Psalm 136 is a song of gratitude to God for His mercy. The Psalm opens with “Oh, give thanks to the Lord, for He is good, for His mercy endures forever.”   The last line (for His mercy endures forever) ends every verse in the Psalm.  The writing walks through the history of creation, through the deliverance from Egypt, through the victories against the Amorites, and through God’s direction in leading the Israelites to their new home.  This was written as a song that the people of God could sing in worship and it acted as a reminder for all the the Lord had done for His people in protecting and guiding them.

One of the common enemies of Christians is fear, anxiety, and worry.  This isn’t a new struggle.  When God’s people first came to the promise land, the spies (with the exception of Caleb and Joshua) were too afraid to pursue the promise because the people dwelling in that land were strong and terrifying.  We still struggle with this.  We are afraid of financial devastation, of illness, of terrorism, of death.  It cripples us.  We are even too afraid of what others think of us.  We worry about the present and the future.  We worry about the past and psychologically our culture is infatuated with defining people by their past trauma.

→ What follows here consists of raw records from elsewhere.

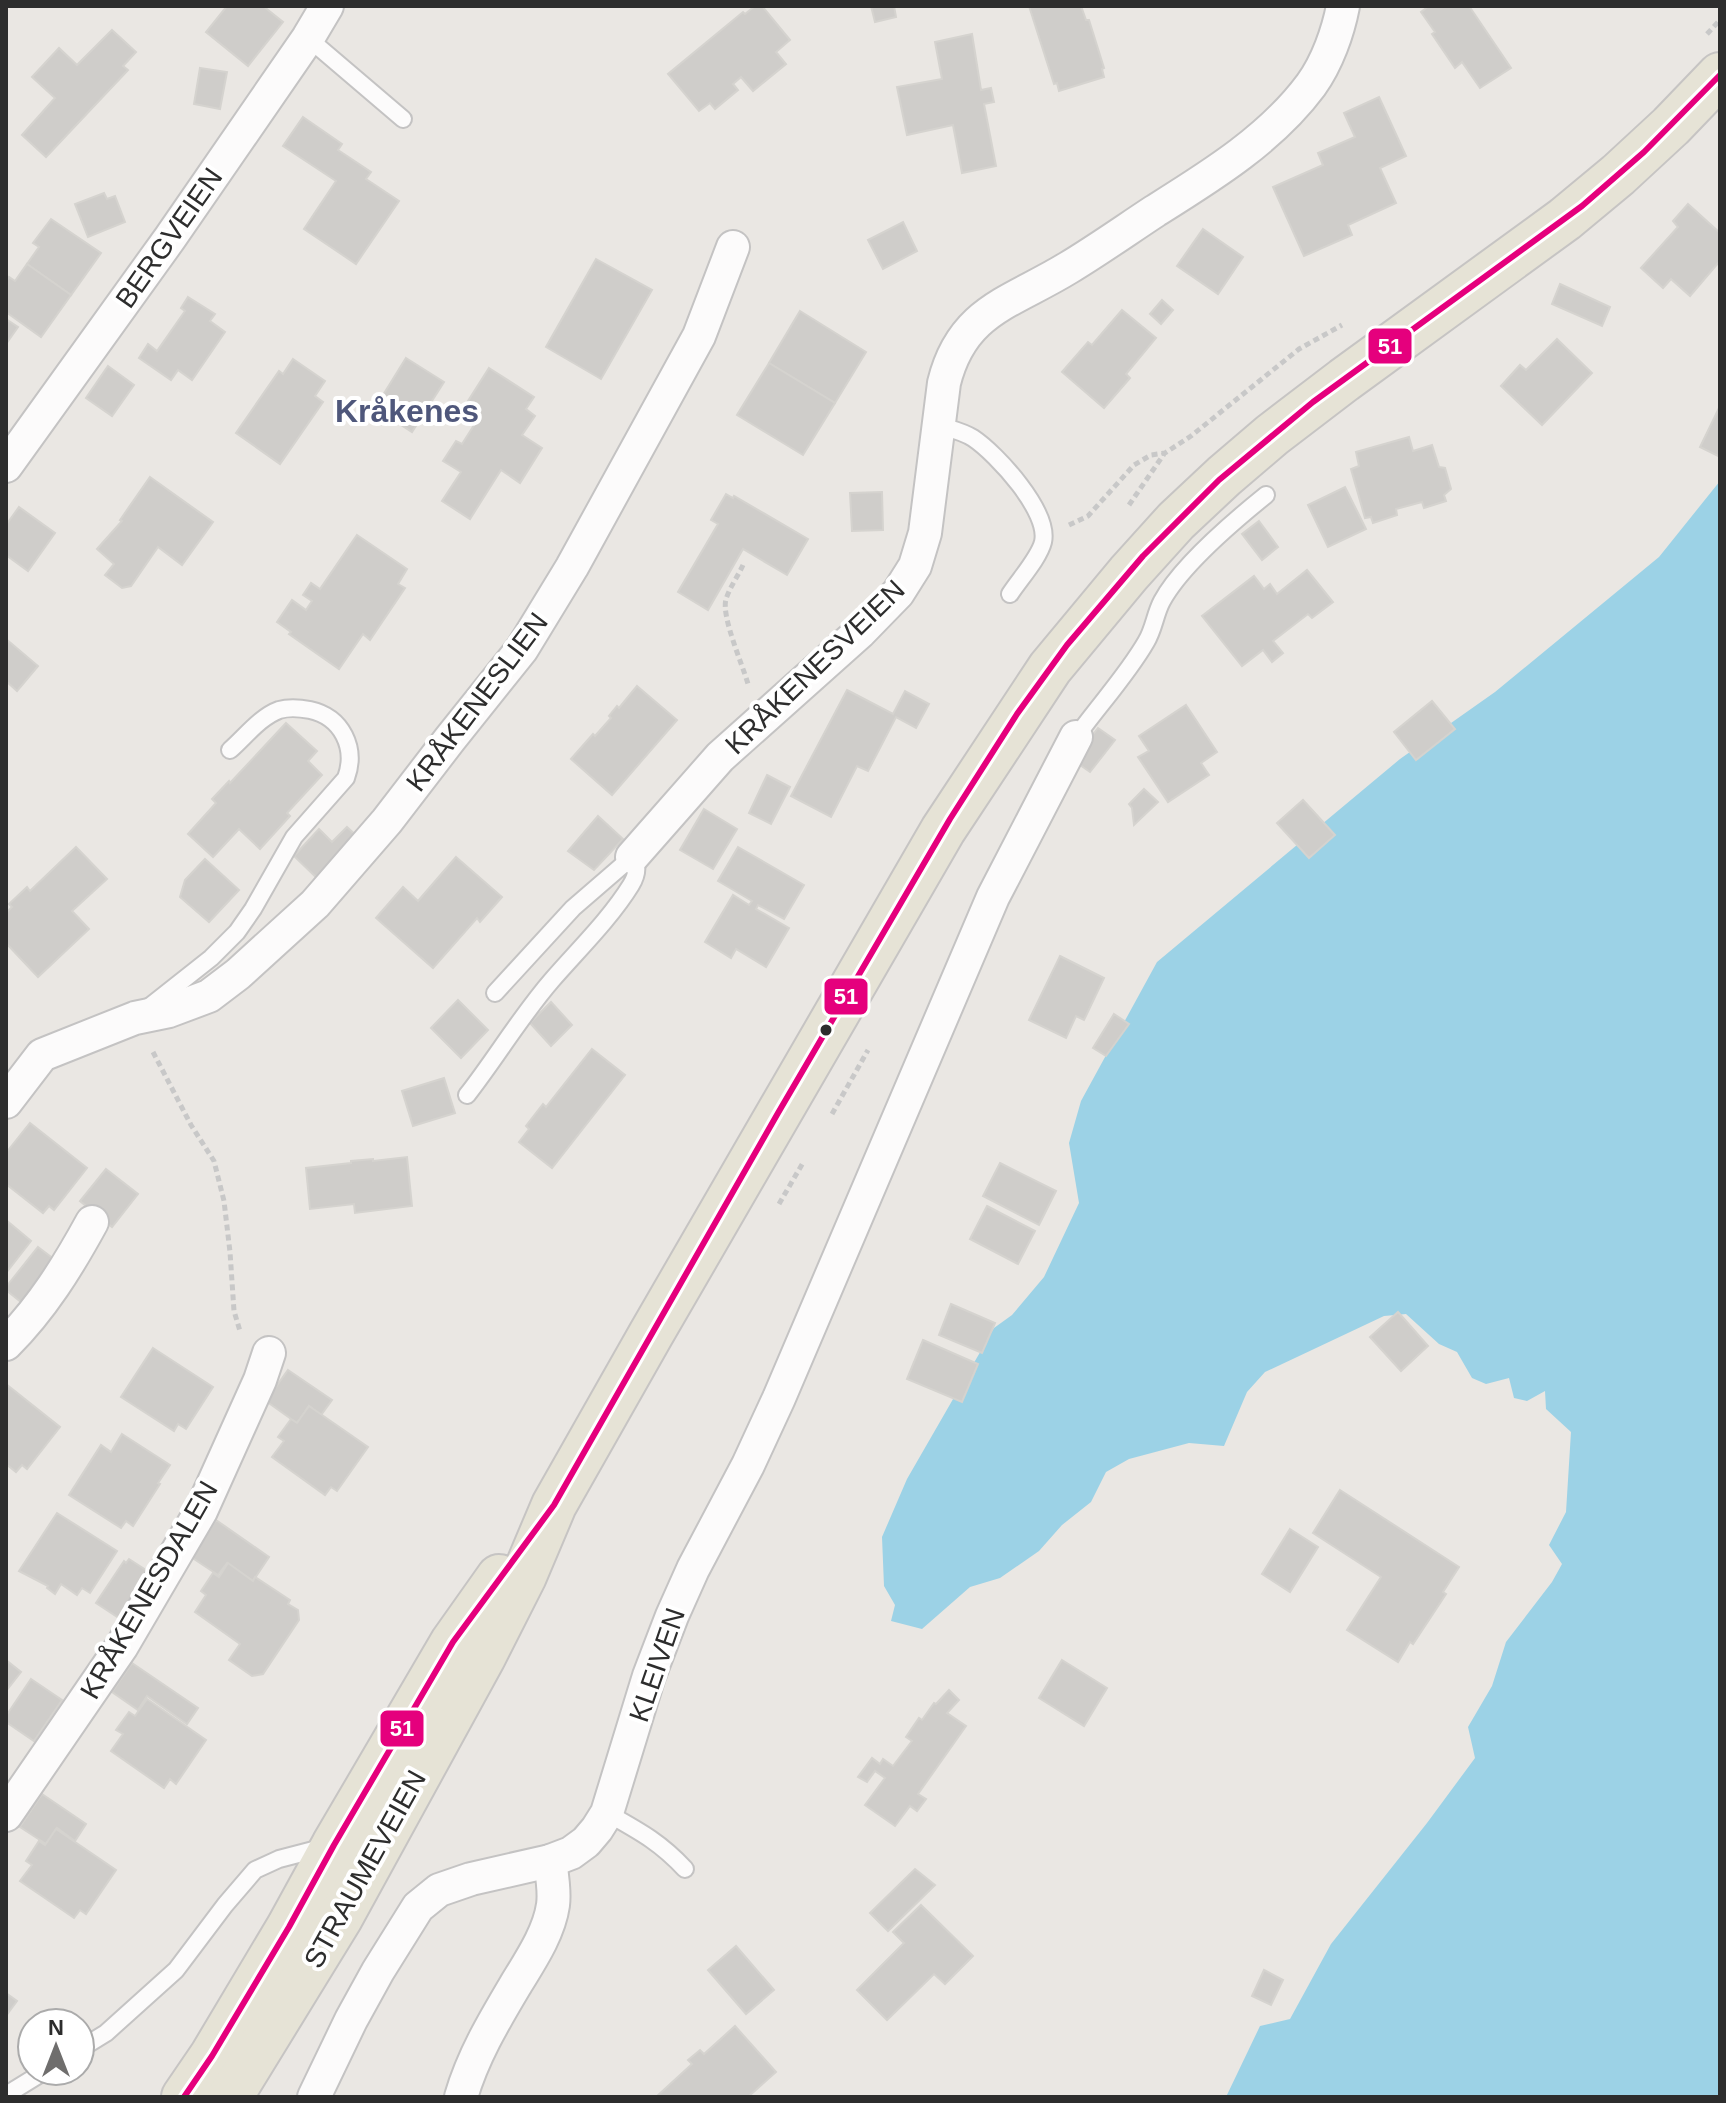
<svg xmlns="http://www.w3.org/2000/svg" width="1726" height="2103" viewBox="0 0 1726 2103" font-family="Arial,sans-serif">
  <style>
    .water { fill: #9cd2e6 }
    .building { fill: #cfcdca; stroke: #d5d3cf; stroke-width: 2 }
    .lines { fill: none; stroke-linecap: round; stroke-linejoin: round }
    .lane-casing { stroke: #c4c3c3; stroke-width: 20 }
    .street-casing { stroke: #c4c3c3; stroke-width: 36 }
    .primary-casing { stroke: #c6c4c3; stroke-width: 48 }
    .path { stroke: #c8c8c8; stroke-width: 5; stroke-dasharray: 6 4; stroke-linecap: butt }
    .lane { stroke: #fcfbfb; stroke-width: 16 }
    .street { stroke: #fcfbfb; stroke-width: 32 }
    .primary { stroke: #e6e3d6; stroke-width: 44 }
    .bus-1-casing { stroke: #fff; stroke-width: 12 }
    .bus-1 { stroke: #e5007d; stroke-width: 6 }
    .bus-dot { fill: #2d2d2d; stroke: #fff; stroke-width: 3 }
    .labels { text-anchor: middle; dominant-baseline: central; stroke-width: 8; stroke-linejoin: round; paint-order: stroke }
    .street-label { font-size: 28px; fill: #2d2d2d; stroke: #fff }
    .quarter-label { font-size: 32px; font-weight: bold; fill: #4f577b; stroke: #fff }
    .line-badge { stroke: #fff; stroke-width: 3 }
    .badge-label { font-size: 22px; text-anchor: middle; font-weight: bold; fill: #fff }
  </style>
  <rect width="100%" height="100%" fill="#eae7e3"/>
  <!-- water -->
  <polygon class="water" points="1720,481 1720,2097 1226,2097 1260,2026 1290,2019 1331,1944 1427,1823 1475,1758 1468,1727 1492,1686 1506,1642 1552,1582 1562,1564 1549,1545 1566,1512 1571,1432 1546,1409 1545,1391 1527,1401 1514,1398 1509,1378 1486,1384 1472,1378 1457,1352 1439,1344 1406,1314 1384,1316 1265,1372 1247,1392 1224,1446 1189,1443 1129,1459 1106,1472 1091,1502 1062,1525 1039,1551 1000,1578 970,1587 922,1629 891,1621 895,1605 884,1586 882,1537 907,1479 994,1328 1012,1315 1044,1277 1079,1203 1069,1143 1081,1101 1157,962 1400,759 1495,692 1659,557"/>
  <!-- building -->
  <g class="building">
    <polygon points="227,6 263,6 283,22 248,66 206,32"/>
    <polygon points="755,6 762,6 790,40 776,52 786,64 753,91 741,77 733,84 738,90 715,109 710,103 699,111 668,74 743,12 745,14"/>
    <polygon points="871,6 894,6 896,17 875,22"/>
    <polygon points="1029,6 1081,6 1086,20 1089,20 1104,68 1102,69 1104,77 1059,91 1057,83 1054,84"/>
    <polygon points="1429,6 1469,6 1511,68 1480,88 1462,62 1455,68 1432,34 1435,32 1421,12"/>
    <polygon points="112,30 136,52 123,66 128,70 46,157 22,135 55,98 32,77 59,48 77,65"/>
    <polygon points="972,34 981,90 991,88 994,102 984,104 996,166 962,173 953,125 907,135 897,87 942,79 935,42"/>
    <polygon points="200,68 227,72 220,109 194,104"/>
    <polygon points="1379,97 1406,156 1380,168 1396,203 1348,225 1352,235 1304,256 1273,187 1323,165 1318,153 1355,137 1344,113"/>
    <polygon points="303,117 342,144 338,150 371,172 366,179 399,201 356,264 304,229 336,181 283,146"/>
    <polygon points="104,193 107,199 115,196 125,222 88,237 75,204"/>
    <polygon points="1688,204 1720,233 1720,261 1690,296 1671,279 1663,288 1641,268 1678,227 1673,221"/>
    <polygon points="51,219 101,253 71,295 27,264 39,247 33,243"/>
    <polygon points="903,222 917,251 883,269 868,240"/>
    <polygon points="1203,229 1243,257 1218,294 1177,266"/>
    <polygon points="596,259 652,290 601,379 546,347"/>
    <polygon points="27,264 71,295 41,337 6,312 6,282 9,277 15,281"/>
    <polygon points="1560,284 1610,307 1602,326 1552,304"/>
    <polygon points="188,297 215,314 210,321 225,332 192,380 178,370 171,380 139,358 148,344 157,351 185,311 181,308"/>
    <polygon points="1162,300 1173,310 1161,324 1150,314"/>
    <polygon points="1122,310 1156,338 1126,374 1130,378 1104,408 1062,372 1088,342 1092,345"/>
    <polygon points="800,311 866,352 835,403 769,363"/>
    <polygon points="6,319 18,327 6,344"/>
    <polygon points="1557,339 1592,373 1542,425 1501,386 1520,365 1526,370"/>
    <polygon points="406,358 444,382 412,432 375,408"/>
    <polygon points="293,359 325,381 315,396 323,402 280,464 236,433 279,371 283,374"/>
    <polygon points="769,363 835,403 803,455 737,415"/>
    <polygon points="108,366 134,385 112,416 86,398"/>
    <polygon points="489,368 534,397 526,409 535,416 522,435 542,448 520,483 501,470 470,519 442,501 461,472 443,461 456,441 462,444 476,422 461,412"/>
    <polygon points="1720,406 1720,457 1700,447"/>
    <polygon points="1409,437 1413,451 1432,445 1439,467 1445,468 1451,489 1444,495 1446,501 1424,508 1422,502 1396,509 1397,515 1373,523 1371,517 1365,518 1351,469 1359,466 1356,452"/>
    <polygon points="150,477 213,522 182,565 158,547 131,586 122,588 105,575 114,564 97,549 122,521 120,520"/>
    <polygon points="1345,487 1366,529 1328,547 1308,505"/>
    <polygon points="882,492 883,530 852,531 850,493"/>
    <polygon points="726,494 733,498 734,496 808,539 787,575 743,549 708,610 678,592 718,524 711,520"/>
    <polygon points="19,507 55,533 28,571 6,555 6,525"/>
    <polygon points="1259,521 1278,547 1262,560 1242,534"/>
    <polygon points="357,535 407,569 398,584 405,588 370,640 363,634 339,669 289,634 291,632 277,622 292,600 306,610 312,601 303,595 311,583 320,589"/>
    <polygon points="1307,570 1333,602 1312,618 1308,614 1273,641 1283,653 1272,662 1263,650 1242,666 1202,616 1254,576 1264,589 1270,584 1277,594"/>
    <polygon points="6,639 38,666 17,691 6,681"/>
    <polygon points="637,686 677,720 612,795 571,759 593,734 595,736 611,718 609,716 617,706 619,708"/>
    <polygon points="847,690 893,714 905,691 929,704 916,728 896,717 868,771 857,766 831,817 791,796"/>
    <polygon points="1432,701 1455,729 1416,760 1394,732"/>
    <polygon points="1186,705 1217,752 1201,763 1209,775 1168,802 1138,757 1149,751 1139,736"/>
    <polygon points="286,723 317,751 308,761 322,775 287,813 290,816 260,849 239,829 213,857 188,834 216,803 212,799 229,781 230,783"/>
    <polygon points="1098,728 1115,740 1090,772 1073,760"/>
    <polygon points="767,775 790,787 771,824 749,813"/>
    <polygon points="1144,789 1158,802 1134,825 1132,808 1129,804"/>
    <polygon points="1303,800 1335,835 1309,858 1277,823"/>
    <polygon points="704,809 737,829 713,869 680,850"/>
    <polygon points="598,816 623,839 594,870 568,851"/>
    <polygon points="347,827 359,838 321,882 294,856 319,829 332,842"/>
    <polygon points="76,847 107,879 72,911 89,929 38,977 6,943 6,913 12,907 9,904 27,887 30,891"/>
    <polygon points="738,847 804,885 784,919 758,905 756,909 789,928 766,967 736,949 731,958 705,942 733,895 749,905 752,901 718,881"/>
    <polygon points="456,857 502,897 480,922 477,918 433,968 376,918 403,887 418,901"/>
    <polygon points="205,859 239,890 209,922 180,897 185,880"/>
    <polygon points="1060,956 1104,978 1084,1020 1076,1016 1066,1038 1029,1020"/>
    <polygon points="458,1000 488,1030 461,1058 431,1028"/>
    <polygon points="551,1002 572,1025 551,1046 530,1023"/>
    <polygon points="1114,1014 1129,1024 1106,1056 1093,1048"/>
    <polygon points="592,1049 625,1075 552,1168 519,1142 529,1129 526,1126 543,1104 546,1107"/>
    <polygon points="444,1078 455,1113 413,1126 402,1091"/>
    <polygon points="30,1123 87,1168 54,1210 49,1206 43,1213 6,1184 6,1153"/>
    <polygon points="407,1157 412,1206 355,1213 354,1204 310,1209 306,1168 351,1163 351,1161 373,1159 373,1161"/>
    <polygon points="1000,1163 1056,1191 1039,1225 983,1196"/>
    <polygon points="106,1169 138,1194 112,1227 80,1201"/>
    <polygon points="987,1206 1035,1231 1018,1264 970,1239"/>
    <polygon points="6,1220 31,1241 6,1273"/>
    <polygon points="38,1247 59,1263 26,1306 6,1290 6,1287"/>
    <polygon points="951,1304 995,1323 982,1353 939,1335"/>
    <polygon points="1398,1312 1428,1346 1401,1371 1370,1337"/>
    <polygon points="923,1340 978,1364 962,1402 907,1379"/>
    <polygon points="153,1348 213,1387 186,1429 178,1424 174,1431 121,1397"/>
    <polygon points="288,1370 332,1400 321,1415 309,1406 297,1423 266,1401"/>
    <polygon points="6,1384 60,1427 27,1469 22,1465 16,1472 6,1464"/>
    <polygon points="309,1406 368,1447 337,1491 331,1487 325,1495 272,1457 284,1441 278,1437 291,1419 297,1423"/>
    <polygon points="122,1434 170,1465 158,1483 160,1484 133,1526 126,1521 121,1528 69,1495 101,1445 111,1452"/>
    <polygon points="1340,1490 1459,1567 1443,1592 1446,1594 1413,1644 1410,1642 1398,1662 1347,1630 1381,1577 1313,1533"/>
    <polygon points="57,1513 117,1551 90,1593 82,1588 77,1595 61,1584 55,1594 47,1588 48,1586 19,1571"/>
    <polygon points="216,1520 269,1557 253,1581 227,1563 218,1575 191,1557"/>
    <polygon points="1290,1529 1318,1547 1290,1592 1262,1574"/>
    <polygon points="129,1559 149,1572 119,1618 96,1603 124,1561 126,1563"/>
    <polygon points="228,1563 253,1581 255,1577 290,1600 288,1604 298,1610 299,1620 263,1674 252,1676 229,1660 240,1644 195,1612 206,1595 201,1591 213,1573 219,1577"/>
    <polygon points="6,1660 21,1672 6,1691"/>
    <polygon points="1062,1660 1107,1688 1084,1726 1039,1698"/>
    <polygon points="132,1663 198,1708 187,1724 147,1696 138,1710 112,1692"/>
    <polygon points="31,1679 62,1700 34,1741 6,1722 6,1716"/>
    <polygon points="949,1690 959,1700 947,1713 966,1726 918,1794 926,1799 917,1811 910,1806 895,1826 865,1805 885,1778 875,1771 867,1782 858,1777 872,1758 880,1764 883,1759 893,1766 912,1741 906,1737 919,1718 922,1720 934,1703 936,1704"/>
    <polygon points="147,1699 206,1740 176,1784 170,1779 164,1788 111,1751 123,1734 116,1730 129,1712 135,1716"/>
    <polygon points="42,1794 86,1824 75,1841 57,1828 46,1844 20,1827"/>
    <polygon points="56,1829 116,1870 86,1914 80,1910 74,1918 20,1881 32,1865 26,1861 39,1841 45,1845"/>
    <polygon points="915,1869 935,1885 888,1931 870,1913"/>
    <polygon points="921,1905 973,1956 945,1984 934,1974 887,2020 857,1990 904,1943 893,1932"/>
    <polygon points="736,1946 774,1990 746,2014 708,1970"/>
    <polygon points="1264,1970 1283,1980 1271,2005 1252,1996"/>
    <polygon points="6,1993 17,2001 6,2016"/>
    <polygon points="735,2026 776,2072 748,2097 656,2097 692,2064 688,2060 700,2050 704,2054"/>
  </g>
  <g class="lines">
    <defs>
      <g id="lane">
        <polyline points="308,38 403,119"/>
        <path d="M 938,425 C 950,429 962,431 973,438 C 997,454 1050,512 1043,542 C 1039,558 1019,580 1010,594"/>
        <path d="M 1076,737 C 1099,705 1127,675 1146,642 C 1154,629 1155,614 1162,601 C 1181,566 1235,520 1266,495"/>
        <path d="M 149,1007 L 211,958 L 237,932 L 253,909 L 294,837 L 346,778 C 357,748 342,717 310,710 C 300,708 289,707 279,710 C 260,717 245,737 230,750"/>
        <path d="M 467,1095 C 496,1058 520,1017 552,980 C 578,950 610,919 631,885 C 637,875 639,866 632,857 L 573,908 L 495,993"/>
        <path d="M 607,1813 C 639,1831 660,1842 685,1869"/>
        <polyline points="80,2049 106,2033 176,1970 225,1905 255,1870 279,1859 325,1847"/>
        <polyline points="6,2095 45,2071"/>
      </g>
      <g id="street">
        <polyline points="6,466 170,238 308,38 327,6"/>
        <path d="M 632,857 L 720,757 L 860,632 L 898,593 L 915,566 L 925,533 L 944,383 C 962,310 1011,303 1068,268 C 1098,250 1126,230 1155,211 C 1211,176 1271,139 1311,85 C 1327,63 1338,32 1343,6"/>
        <polyline points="6,1102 42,1055 135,1018 169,1011 209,996 238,974 315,904 387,821 450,739 522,649 572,567 699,336 733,247"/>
        <path d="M 6,1344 C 42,1308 68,1266 92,1222"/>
        <polyline points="6,1815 122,1646 201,1511 260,1380 269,1353"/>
        <polyline points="314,2097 351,2020 378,1971 418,1907 439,1890 471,1879 550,1861 571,1853 586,1842 597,1829 607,1813 649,1676 672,1616 693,1569 748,1465 779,1398 993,897 1076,737"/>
        <path d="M 461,2097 C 473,2056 494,2021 516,1984 C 530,1961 549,1933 553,1905 C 555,1891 552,1875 550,1861"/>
      </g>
      <g id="primary">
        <polyline points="184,2097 212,2056 289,1927 334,1845 453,1642 499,1577"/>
        <polyline points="230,2097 340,1918 483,1657 524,1576 554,1505 651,1334 943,830 1050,668 1129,573 1176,521 1224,476 1272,435 1344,380 1565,219 1618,175 1671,126 1720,75"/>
      </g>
    </defs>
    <!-- lane casing -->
    <use href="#lane" class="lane-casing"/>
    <!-- street casing -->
    <use href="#street" class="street-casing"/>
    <!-- primary casing -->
    <use href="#primary" class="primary-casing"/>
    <!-- path -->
    <g class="path">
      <polyline points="1707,34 1720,20"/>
      <polyline points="1129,505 1164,454"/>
      <polyline points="1069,525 1088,516 1134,465 1151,455 1165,453 1191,436 1299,349 1342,325"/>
      <path d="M 743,565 C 738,576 730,587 726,599 C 721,616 742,663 748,684"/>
      <polyline points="153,1052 191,1125 214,1161 224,1201 230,1252 234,1311 240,1331"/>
      <polyline points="832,1114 868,1050"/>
      <polyline points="779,1204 804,1161"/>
    </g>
    <!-- lane -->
    <use href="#lane" class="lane"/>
    <!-- street -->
    <use href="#street" class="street"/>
    <!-- primary -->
    <use href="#primary" class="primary"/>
    <defs>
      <polyline id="bus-1" points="184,2097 212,2056 289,1927 334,1845 453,1642 554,1505 778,1113 950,819 1017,714 1067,645 1143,556 1219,480 1313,402 1582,206 1644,152 1720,75"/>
    </defs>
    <!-- bus-1 casing -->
    <use href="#bus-1" class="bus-1-casing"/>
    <!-- bus-1 -->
    <use href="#bus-1" class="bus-1"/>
  </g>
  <!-- markers -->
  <circle class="bus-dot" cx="826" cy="1030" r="7"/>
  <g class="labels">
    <!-- street labels -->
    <g class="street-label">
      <text transform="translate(169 238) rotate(-55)">BERGVEIEN</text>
      <text transform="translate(815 667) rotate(-44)">KRÅKENESVEIEN</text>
      <text transform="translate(477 702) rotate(-53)">KRÅKENESLIEN</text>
      <text transform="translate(149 1590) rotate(-60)">KRÅKENESDALEN</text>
      <text transform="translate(657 1665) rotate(-71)">KLEIVEN</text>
      <text transform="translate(365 1869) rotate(-61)">STRAUMEVEIEN</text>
    </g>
    <!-- quarter labels -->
    <g class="quarter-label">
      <text x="407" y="411">Kråkenes</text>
    </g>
  </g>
  <g class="line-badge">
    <rect x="1367" y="327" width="46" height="38" rx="8" fill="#e5007d"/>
    <rect x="823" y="977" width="46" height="39" rx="8" fill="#e5007d"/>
    <rect x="379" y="1709" width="46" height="39" rx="8" fill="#e5007d"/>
  </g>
  <g class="badge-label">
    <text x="1390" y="354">51</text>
    <text x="846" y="1004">51</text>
    <text x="402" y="1736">51</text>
  </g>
  <!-- border -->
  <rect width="1726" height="2103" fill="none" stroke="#2d2d2d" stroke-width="16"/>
  <!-- north arrow -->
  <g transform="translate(56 2047)"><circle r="38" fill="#ffffff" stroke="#ababab" stroke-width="2"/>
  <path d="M0-6L14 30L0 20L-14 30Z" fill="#6f6e6d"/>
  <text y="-12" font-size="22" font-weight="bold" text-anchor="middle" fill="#2d2d2d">N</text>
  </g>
</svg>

This is where Psalm 136 comes as a glorious example to us of how to break free from the sin of fear.  We have to remember.  The Psalmist remembers all that God has done and writes a song so others can remember too.  When we look back on our story with eyes of gratitude, scanning our chapters for moments of His mercy, we are reminded of how good He has been.  What if you wrote the story of your life like the Psalm 136?

I was born into a Christian family, with my whole body functioning perfectly, for His mercy endures forever.

I was given nourishing food, education, and siblings to be my friends, for His mercy endures forever.

I was given a spouse to sharpen me and love me and care for me, for His mercy endures forever.

My body was sustained through pregnancies and c-sections, for His mercy endures forever.

I could go on and on.  He has shown mercy to me in a thousand ways.  When we remember all these mercies, the big ones and the little ones, it gives us the faith to have courage in the future.  Remembering His mercy is the arrow that pierces fear.  Remembering is our shield to face the future with the assurance of His protection.  Remembering His mercy is the lens to look at the past without regret or bitterness.  Cling to the good things He has already done and you will find faith that He will be good on every day in the future.